[Opening INPUT DATA section]
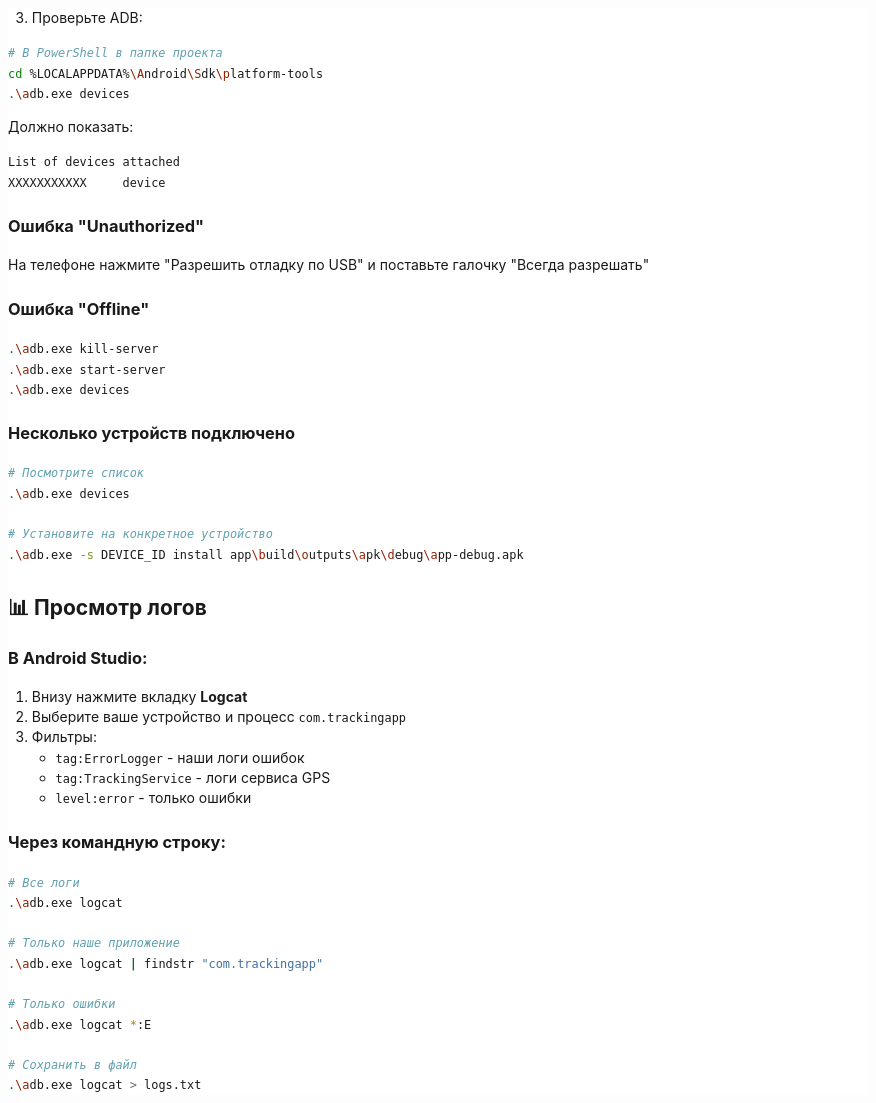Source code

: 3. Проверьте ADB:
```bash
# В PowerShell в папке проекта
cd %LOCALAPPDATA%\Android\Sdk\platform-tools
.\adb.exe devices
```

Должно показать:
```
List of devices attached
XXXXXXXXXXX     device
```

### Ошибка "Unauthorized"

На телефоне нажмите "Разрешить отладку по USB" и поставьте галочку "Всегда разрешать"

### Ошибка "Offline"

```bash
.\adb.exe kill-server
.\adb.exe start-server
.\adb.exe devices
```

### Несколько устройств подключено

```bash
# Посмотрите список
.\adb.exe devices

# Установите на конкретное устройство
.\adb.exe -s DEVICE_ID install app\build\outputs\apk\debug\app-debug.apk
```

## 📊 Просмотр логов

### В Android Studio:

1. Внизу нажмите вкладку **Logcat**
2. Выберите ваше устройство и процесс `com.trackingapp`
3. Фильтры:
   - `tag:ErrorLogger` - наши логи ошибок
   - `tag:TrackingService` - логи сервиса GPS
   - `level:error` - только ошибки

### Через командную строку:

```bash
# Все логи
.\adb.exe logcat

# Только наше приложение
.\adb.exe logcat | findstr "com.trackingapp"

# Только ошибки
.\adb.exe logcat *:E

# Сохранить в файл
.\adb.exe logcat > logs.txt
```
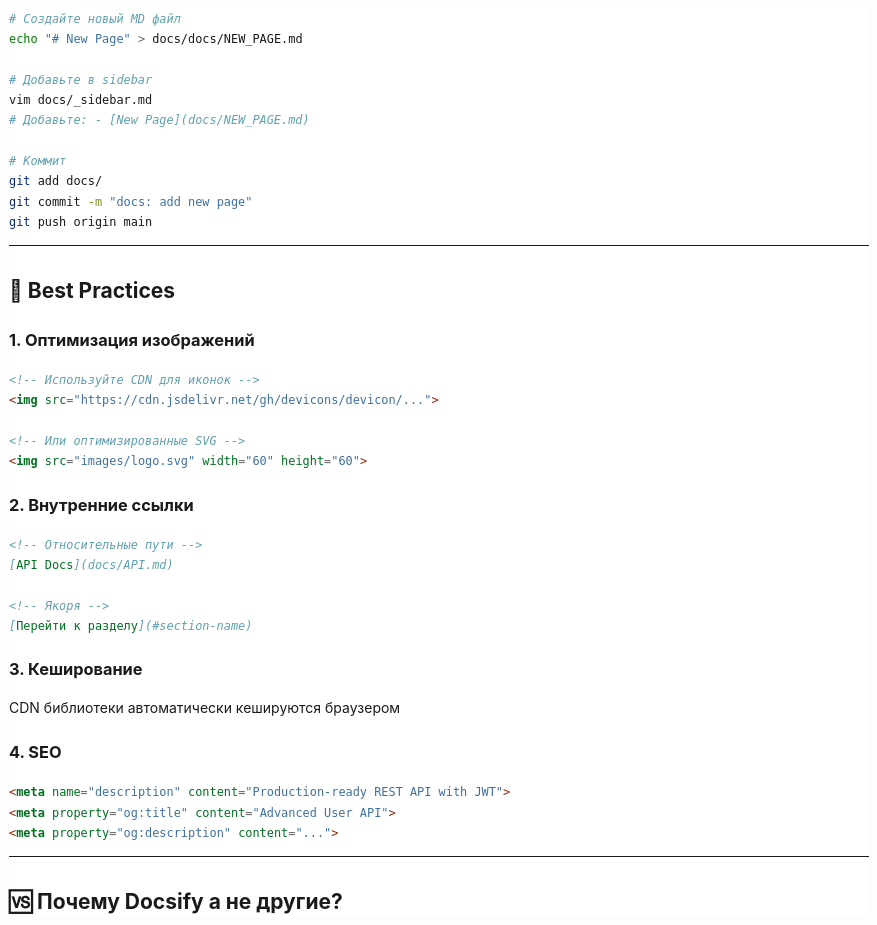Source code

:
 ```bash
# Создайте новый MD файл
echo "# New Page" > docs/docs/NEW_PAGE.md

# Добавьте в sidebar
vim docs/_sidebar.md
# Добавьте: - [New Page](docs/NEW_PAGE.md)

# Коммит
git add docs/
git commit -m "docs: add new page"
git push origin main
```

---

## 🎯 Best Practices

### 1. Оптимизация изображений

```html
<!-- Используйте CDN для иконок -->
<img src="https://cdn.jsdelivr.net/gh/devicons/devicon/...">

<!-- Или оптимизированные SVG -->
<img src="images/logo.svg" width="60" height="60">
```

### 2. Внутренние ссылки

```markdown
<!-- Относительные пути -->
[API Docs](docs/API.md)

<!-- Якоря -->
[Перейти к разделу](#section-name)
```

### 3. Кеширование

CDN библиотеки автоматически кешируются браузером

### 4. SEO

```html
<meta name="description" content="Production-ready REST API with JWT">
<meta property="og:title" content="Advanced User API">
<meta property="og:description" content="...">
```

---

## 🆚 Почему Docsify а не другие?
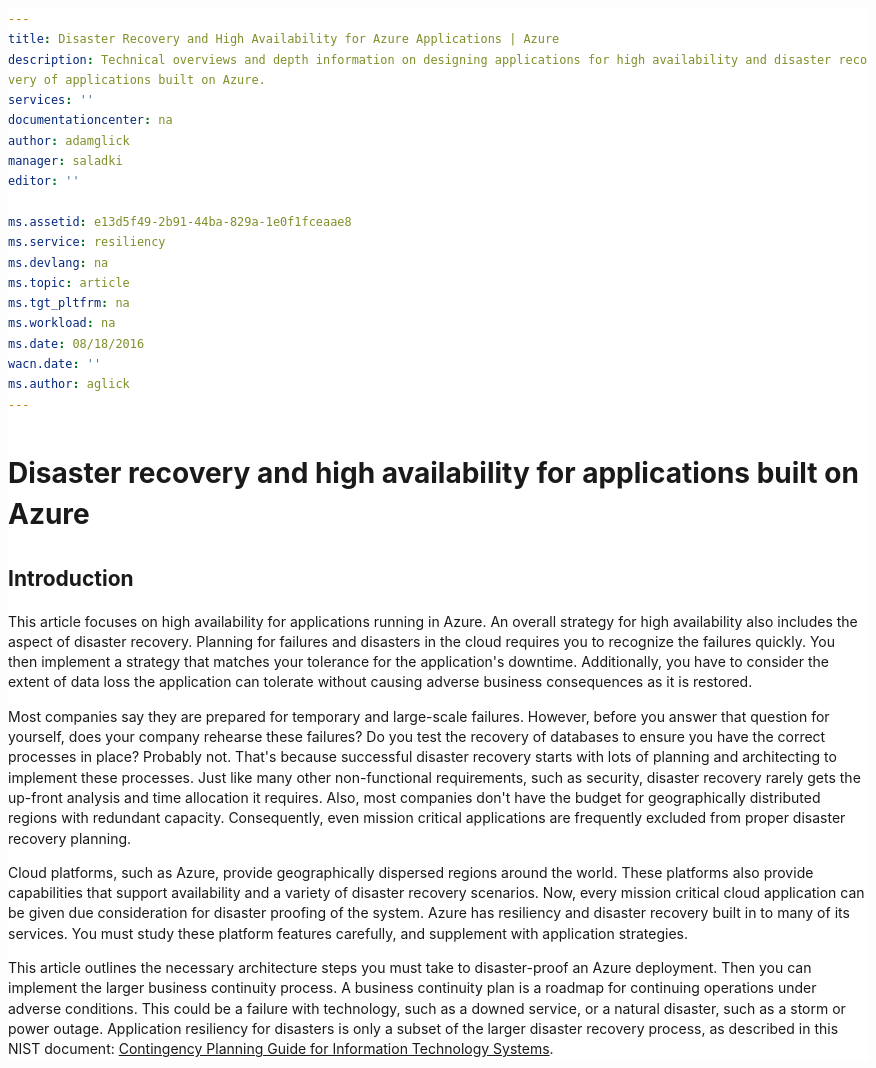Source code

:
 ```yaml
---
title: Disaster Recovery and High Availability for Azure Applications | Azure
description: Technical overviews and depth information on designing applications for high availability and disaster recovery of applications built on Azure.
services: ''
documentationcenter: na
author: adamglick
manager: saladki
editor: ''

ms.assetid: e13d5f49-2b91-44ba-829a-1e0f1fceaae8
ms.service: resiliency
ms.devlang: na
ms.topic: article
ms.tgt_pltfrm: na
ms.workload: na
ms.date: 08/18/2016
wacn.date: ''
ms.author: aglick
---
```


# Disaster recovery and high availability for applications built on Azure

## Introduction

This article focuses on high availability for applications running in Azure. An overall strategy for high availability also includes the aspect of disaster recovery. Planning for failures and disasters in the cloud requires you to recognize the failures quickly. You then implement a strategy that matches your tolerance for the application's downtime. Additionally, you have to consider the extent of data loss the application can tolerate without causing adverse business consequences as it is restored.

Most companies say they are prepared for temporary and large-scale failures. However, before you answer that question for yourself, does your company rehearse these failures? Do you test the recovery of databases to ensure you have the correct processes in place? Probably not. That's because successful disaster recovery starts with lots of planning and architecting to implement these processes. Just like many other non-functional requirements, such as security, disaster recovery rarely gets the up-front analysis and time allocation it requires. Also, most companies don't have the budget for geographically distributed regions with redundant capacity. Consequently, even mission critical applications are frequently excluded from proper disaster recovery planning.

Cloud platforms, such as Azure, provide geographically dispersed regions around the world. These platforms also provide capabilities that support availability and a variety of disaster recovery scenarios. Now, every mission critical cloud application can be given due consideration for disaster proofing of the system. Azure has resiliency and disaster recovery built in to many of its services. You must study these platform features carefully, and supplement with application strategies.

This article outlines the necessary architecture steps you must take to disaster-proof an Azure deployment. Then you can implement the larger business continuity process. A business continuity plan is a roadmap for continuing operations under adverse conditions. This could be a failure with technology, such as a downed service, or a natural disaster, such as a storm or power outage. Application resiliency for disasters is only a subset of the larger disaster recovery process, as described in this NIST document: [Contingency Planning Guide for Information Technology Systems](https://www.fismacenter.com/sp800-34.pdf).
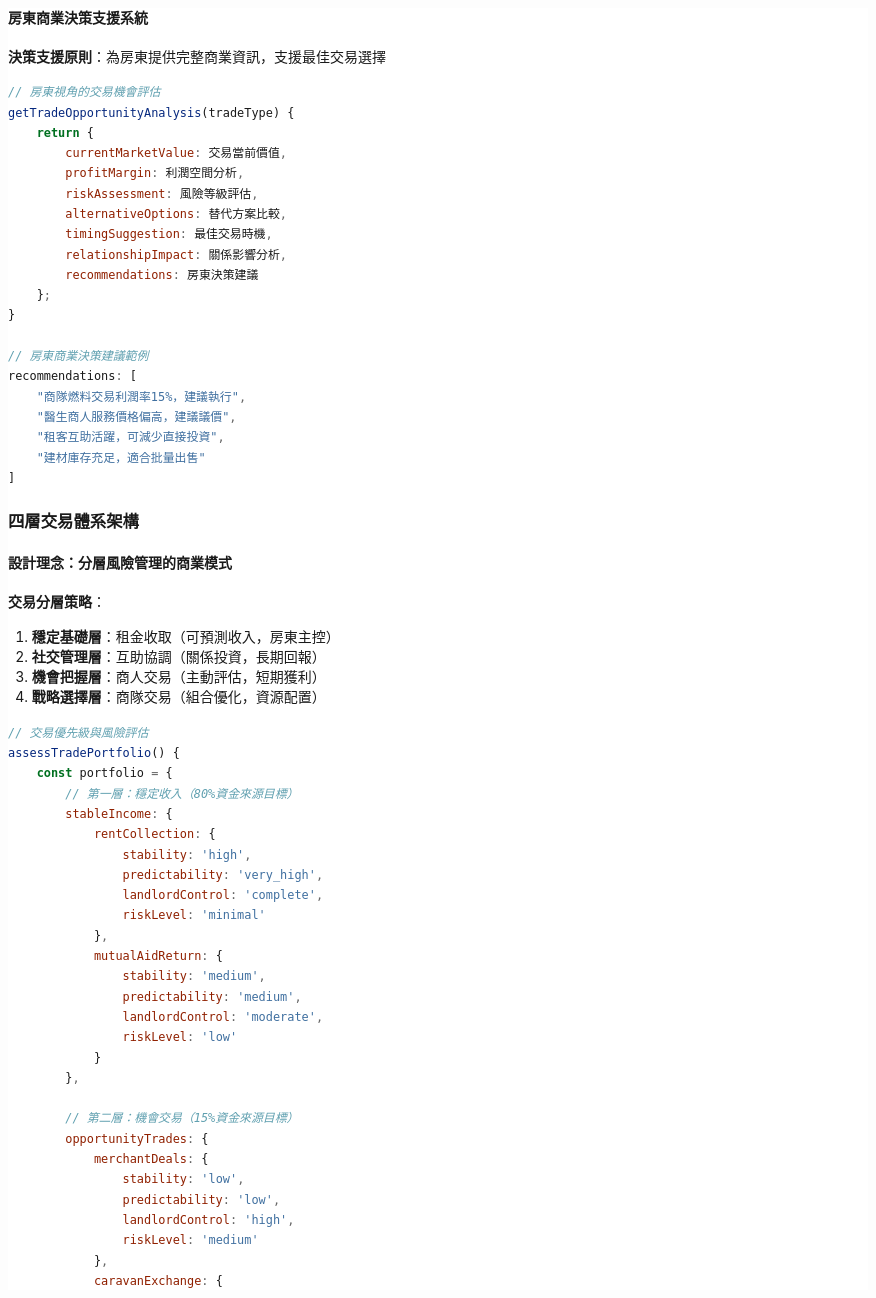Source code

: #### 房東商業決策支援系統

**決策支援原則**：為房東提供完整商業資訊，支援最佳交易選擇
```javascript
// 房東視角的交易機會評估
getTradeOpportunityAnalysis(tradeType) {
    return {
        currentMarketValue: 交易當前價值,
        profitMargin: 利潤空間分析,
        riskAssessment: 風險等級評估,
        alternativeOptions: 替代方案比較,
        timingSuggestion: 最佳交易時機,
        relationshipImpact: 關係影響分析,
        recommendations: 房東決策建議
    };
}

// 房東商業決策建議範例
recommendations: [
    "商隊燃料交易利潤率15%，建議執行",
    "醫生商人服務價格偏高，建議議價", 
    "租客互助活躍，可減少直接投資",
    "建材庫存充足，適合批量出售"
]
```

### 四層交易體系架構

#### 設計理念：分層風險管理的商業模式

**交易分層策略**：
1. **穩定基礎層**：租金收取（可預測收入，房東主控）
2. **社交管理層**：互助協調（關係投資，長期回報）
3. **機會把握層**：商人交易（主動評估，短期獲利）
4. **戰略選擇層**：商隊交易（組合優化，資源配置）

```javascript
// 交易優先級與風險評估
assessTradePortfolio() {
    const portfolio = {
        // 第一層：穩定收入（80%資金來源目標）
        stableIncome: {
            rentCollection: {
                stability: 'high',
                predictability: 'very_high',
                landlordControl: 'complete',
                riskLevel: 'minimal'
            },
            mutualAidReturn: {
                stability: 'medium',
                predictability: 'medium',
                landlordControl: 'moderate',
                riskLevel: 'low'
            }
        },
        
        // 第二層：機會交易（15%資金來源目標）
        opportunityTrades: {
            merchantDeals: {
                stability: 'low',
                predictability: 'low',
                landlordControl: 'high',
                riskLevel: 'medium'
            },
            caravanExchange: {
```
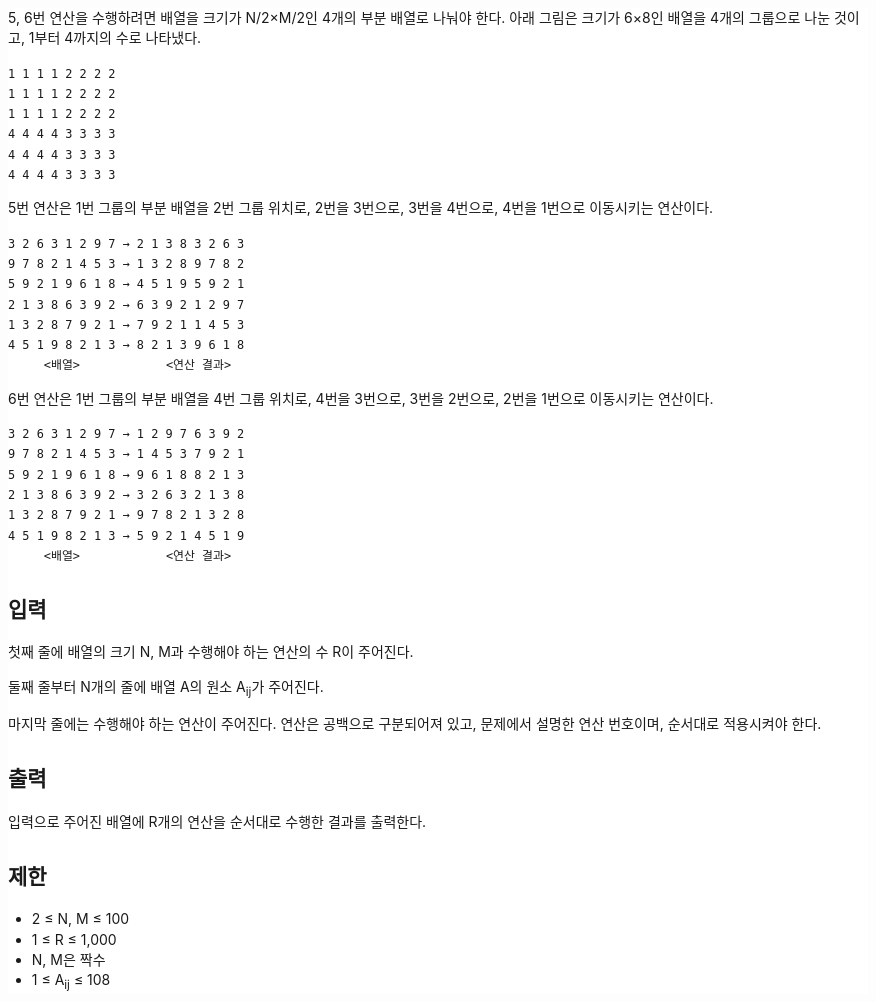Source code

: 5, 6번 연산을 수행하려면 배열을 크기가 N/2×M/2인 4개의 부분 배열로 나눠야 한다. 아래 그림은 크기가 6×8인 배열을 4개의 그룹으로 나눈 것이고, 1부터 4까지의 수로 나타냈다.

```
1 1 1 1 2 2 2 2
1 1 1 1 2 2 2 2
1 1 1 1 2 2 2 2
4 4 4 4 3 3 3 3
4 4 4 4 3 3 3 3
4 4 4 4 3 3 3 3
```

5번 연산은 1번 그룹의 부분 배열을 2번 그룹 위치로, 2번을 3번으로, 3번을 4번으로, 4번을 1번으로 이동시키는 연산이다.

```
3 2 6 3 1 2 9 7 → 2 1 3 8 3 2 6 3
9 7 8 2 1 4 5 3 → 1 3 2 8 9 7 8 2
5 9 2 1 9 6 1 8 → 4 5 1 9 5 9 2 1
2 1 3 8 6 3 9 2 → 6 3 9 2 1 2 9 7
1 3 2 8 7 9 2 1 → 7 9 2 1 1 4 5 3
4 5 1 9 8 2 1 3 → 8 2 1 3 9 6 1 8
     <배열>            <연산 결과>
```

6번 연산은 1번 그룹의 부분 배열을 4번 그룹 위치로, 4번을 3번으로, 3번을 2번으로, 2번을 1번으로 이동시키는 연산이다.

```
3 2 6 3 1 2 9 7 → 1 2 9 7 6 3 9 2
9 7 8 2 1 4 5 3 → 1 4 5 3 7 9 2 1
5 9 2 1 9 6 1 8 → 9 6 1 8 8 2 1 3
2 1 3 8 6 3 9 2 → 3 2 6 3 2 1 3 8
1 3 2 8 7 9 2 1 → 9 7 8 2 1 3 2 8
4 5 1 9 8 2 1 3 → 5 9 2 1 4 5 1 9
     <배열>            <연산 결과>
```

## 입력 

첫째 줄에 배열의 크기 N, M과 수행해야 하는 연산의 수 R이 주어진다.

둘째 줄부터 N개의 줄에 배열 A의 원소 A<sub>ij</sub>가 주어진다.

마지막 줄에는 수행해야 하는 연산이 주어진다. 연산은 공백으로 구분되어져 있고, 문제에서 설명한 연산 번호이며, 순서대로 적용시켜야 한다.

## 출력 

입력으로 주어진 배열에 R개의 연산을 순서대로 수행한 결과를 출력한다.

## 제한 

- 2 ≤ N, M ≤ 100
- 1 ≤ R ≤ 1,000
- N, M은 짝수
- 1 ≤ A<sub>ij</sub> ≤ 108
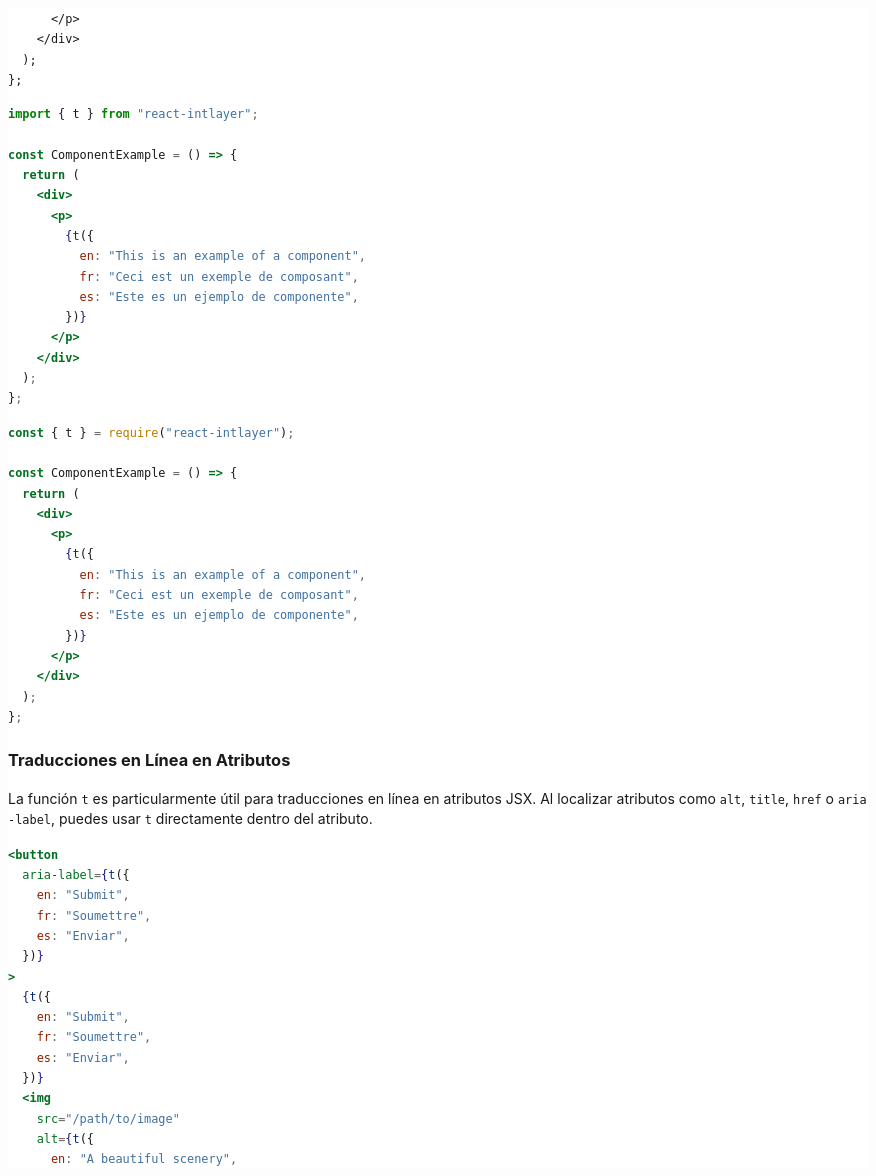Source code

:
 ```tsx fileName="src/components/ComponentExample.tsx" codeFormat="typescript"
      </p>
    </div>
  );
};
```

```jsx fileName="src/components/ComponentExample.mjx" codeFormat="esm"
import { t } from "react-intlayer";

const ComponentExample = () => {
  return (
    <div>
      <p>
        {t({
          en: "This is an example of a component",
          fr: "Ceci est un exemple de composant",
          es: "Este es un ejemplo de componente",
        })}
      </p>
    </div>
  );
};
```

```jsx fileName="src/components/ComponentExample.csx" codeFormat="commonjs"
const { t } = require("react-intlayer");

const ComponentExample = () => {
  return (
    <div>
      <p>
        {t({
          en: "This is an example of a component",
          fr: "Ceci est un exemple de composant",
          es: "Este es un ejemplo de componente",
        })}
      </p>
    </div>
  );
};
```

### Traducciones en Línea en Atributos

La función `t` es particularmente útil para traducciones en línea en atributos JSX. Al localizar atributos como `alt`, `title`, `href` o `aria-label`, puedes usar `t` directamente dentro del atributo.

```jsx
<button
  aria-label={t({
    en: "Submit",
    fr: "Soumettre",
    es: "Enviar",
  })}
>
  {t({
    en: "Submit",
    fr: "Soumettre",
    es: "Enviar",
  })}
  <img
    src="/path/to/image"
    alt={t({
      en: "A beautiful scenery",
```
[Closing INPUT DATA section]
YOUR ASSIGNMENT:
I'd like every line with the string "intlayer" copied from the listing.

TASK SOLUTION:
import { t } from "react-intlayer";
const { t } = require("react-intlayer");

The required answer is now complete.